■ AIM OF THE TASK: Go through the listing and transcribe each line exactly.
** SOURCE DATA follows **
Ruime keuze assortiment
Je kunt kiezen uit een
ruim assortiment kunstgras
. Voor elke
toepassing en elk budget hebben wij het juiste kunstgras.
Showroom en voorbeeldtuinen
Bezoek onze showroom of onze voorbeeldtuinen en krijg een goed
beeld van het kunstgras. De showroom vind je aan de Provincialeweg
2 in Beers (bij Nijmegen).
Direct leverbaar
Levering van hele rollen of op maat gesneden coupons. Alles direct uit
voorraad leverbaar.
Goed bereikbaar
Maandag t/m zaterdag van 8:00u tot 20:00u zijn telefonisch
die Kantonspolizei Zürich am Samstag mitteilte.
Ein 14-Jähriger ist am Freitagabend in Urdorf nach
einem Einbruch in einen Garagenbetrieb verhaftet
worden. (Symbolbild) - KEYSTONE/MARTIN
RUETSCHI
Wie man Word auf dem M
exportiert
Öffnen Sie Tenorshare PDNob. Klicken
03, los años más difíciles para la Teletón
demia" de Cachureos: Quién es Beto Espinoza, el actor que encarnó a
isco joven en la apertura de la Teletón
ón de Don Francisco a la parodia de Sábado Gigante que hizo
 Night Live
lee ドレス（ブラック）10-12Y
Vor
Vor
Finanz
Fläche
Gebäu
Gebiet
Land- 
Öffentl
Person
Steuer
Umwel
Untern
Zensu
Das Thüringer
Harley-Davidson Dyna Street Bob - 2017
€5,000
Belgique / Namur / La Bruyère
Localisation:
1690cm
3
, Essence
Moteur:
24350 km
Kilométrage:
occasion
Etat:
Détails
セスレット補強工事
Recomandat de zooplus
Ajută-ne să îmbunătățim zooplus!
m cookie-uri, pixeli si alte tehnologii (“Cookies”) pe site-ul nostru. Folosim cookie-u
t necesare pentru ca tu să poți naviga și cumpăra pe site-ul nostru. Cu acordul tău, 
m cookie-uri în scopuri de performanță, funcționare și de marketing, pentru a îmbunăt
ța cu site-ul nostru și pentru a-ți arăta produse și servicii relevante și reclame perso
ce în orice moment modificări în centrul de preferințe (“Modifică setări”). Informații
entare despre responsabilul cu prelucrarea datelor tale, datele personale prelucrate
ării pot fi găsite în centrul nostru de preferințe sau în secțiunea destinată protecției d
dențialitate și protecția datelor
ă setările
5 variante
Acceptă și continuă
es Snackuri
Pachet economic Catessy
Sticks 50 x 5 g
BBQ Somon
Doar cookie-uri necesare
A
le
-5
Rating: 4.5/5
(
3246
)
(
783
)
** End of SOURCE DATA **
■ EXERCISE RESULT:
Ruime keuze assortiment
Je kunt kiezen uit een
ruim assortiment kunstgras
. Voor elke
toepassing en elk budget hebben wij het juiste kunstgras.
Showroom en voorbeeldtuinen
Bezoek onze showroom of onze voorbeeldtuinen en krijg een goed
beeld van het kunstgras. De showroom vind je aan de Provincialeweg
2 in Beers (bij Nijmegen).
Direct leverbaar
Levering van hele rollen of op maat gesneden coupons. Alles direct uit
voorraad leverbaar.
Goed bereikbaar
Maandag t/m zaterdag van 8:00u tot 20:00u zijn telefonisch
die Kantonspolizei Zürich am Samstag mitteilte.
Ein 14-Jähriger ist am Freitagabend in Urdorf nach
einem Einbruch in einen Garagenbetrieb verhaftet
worden. (Symbolbild) - KEYSTONE/MARTIN
RUETSCHI
Wie man Word auf dem M
exportiert
Öffnen Sie Tenorshare PDNob. Klicken
03, los años más difíciles para la Teletón
demia" de Cachureos: Quién es Beto Espinoza, el actor que encarnó a
isco joven en la apertura de la Teletón
ón de Don Francisco a la parodia de Sábado Gigante que hizo
 Night Live
lee ドレス（ブラック）10-12Y
Vor
Vor
Finanz
Fläche
Gebäu
Gebiet
Land- 
Öffentl
Person
Steuer
Umwel
Untern
Zensu
Das Thüringer
Harley-Davidson Dyna Street Bob - 2017
€5,000
Belgique / Namur / La Bruyère
Localisation:
1690cm
3
, Essence
Moteur:
24350 km
Kilométrage:
occasion
Etat:
Détails
セスレット補強工事
Recomandat de zooplus
Ajută-ne să îmbunătățim zooplus!
m cookie-uri, pixeli si alte tehnologii (“Cookies”) pe site-ul nostru. Folosim cookie-u
t necesare pentru ca tu să poți naviga și cumpăra pe site-ul nostru. Cu acordul tău, 
m cookie-uri în scopuri de performanță, funcționare și de marketing, pentru a îmbunăt
ța cu site-ul nostru și pentru a-ți arăta produse și servicii relevante și reclame perso
ce în orice moment modificări în centrul de preferințe (“Modifică setări”). Informații
entare despre responsabilul cu prelucrarea datelor tale, datele personale prelucrate
ării pot fi găsite în centrul nostru de preferințe sau în secțiunea destinată protecției d
dențialitate și protecția datelor
ă setările
5 variante
Acceptă și continuă
es Snackuri
Pachet economic Catessy
Sticks 50 x 5 g
BBQ Somon
Doar cookie-uri necesare
A
le
-5
Rating: 4.5/5
(
3246
)
(
783
)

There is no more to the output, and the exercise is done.